Note
Go to the end to download the full example code
Explore sorters weaknesses with ground-truth comparison¶
Here a synthetic dataset will demonstrate some weaknesses.
Standard weaknesses :
not all units are detected
a unit is detected, but not all of its spikes (false negatives)
a unit is detected, but it detects too many spikes (false positives)
Other weaknesses:
detect too many units (false positive units)
detect units twice (or more) (redundant units = oversplit units)
several units are merged into one units (overmerged units)
To demonstrate this the script generate_erroneous_sorting.py generates a ground truth sorting with 10 units. We duplicate the results and modify it a bit to inject some “errors”:
unit 1 2 are perfect
unit 3 4 have medium agreement
unit 5 6 are overmerged
unit 7 is oversplit in 2 parts
unit 8 is redundant 3 times
unit 9 is missing
unit 10 has low agreement
some units in the tested data do not exist at all in GT (15, 16, 17)
Import
import numpy as np
import pandas as pd
import matplotlib.pyplot as plt
from spikeinterface.comparison import compare_sorter_to_ground_truth
import spikeinterface.widgets as sw
# local file
from generate_erroneous_sorting import generate_erroneous_sorting
Here is the agreement matrix
sorting_true, sorting_err = generate_erroneous_sorting()

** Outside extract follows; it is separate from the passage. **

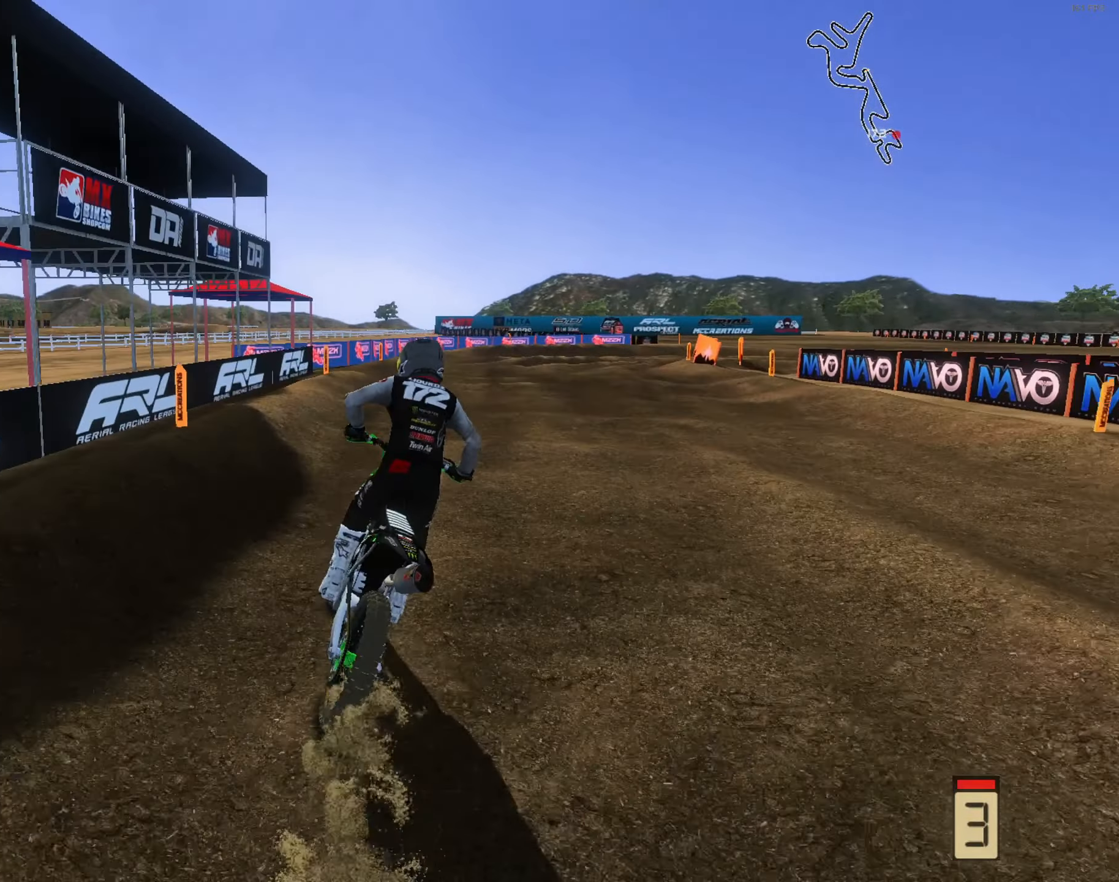
{"buttons": ["L2"], "left_stick": "up-right", "right_stick": "down", "events": [[183, "L1", "down"], [216, "left_stick", "center"], [216, "right_stick", "down"], [250, "L1", "up"], [416, "L2", "down"], [416, "left_stick", "up-right"]]}
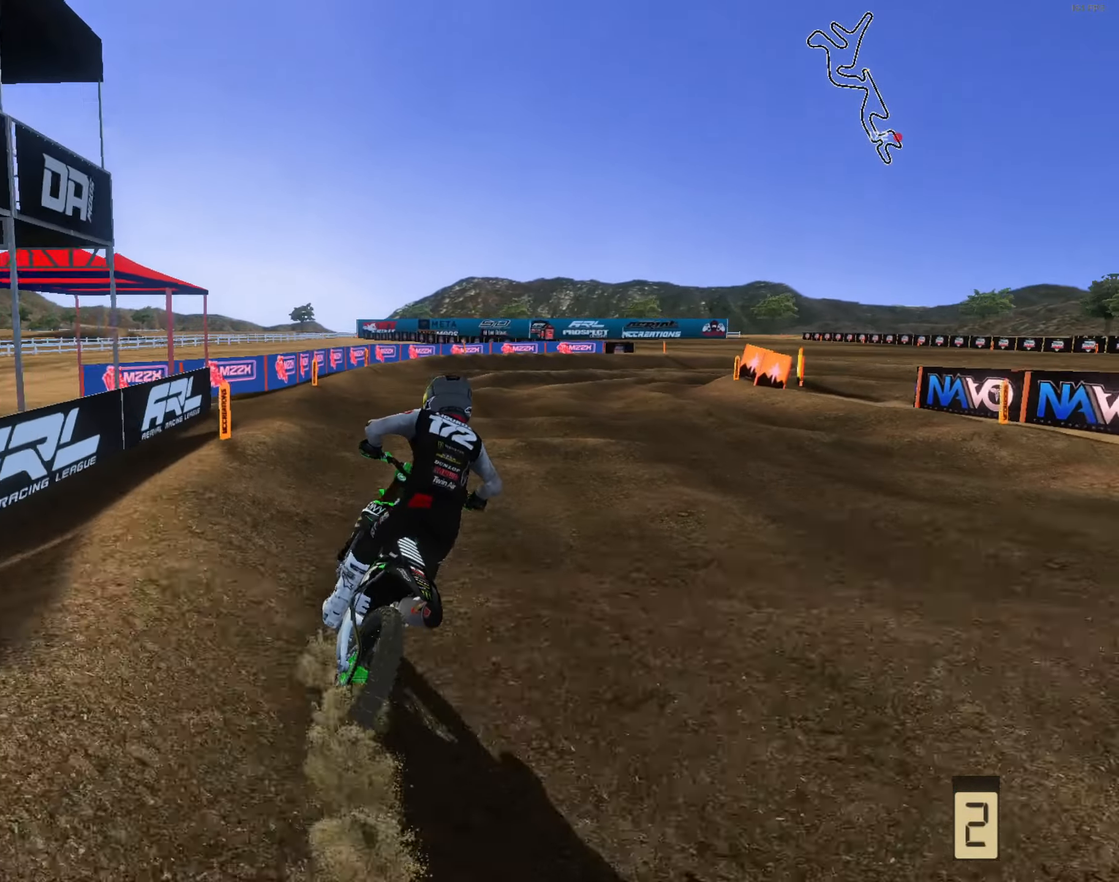
{"buttons": ["L2"], "left_stick": "up", "right_stick": "down", "events": [[16, "L2", "up"], [250, "left_stick", "center"], [417, "left_stick", "up-right"], [483, "L2", "down"], [483, "left_stick", "up"]]}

comp = compare_sorter_to_ground_truth(sorting_true, sorting_err, exhaustive_gt=True)
sw.plot_agreement_matrix(comp, ordered=False)
<spikeinterface.widgets.comparison.AgreementMatrixWidget object at 0x7fd5a8e42b60>
Here is the same matrix but ordered It is now quite trivial to check that fake injected errors are here.
sw.plot_agreement_matrix(comp, ordered=True)
<spikeinterface.widgets.comparison.AgreementMatrixWidget object at 0x7fd5a66c9690>
Here we can see that only Units 1 2 and 3 are well detected with ‘accuracy’>0.75
print("well_detected", comp.get_well_detected_units(well_detected_score=0.75))
well_detected [1, 2, 3]
Here we can explore “false positive units” units that do not exists in ground truth
print("false_positive", comp.get_false_positive_units(redundant_score=0.2))
false_positive [15, 16, 17]
Here we can explore “redundant units” units that do not exists in ground truth
print("redundant", comp.get_redundant_units(redundant_score=0.2))
redundant [71, 81, 82]
Here we can explore “overmerged units” units that do not exists in ground truth
print("overmerged", comp.get_overmerged_units(overmerged_score=0.2))
overmerged [56]
Here we can explore “bad units” units that have a mix of several possible errors.
print("bad", comp.get_bad_units())
bad [10, 56, 71, 81, 82, 15, 16, 17]
Here is a convenient function to summarize everything.
comp.print_summary(well_detected_score=0.75, redundant_score=0.2, overmerged_score=0.2)
plt.show()
SUMMARY
-------
GT num_units: 10
TESTED num_units: 14
num_well_detected: 3
num_redundant: 3
num_overmerged: 1
num_false_positive_units 3
num_bad: 8
Total running time of the script: (0 minutes 0.885 seconds)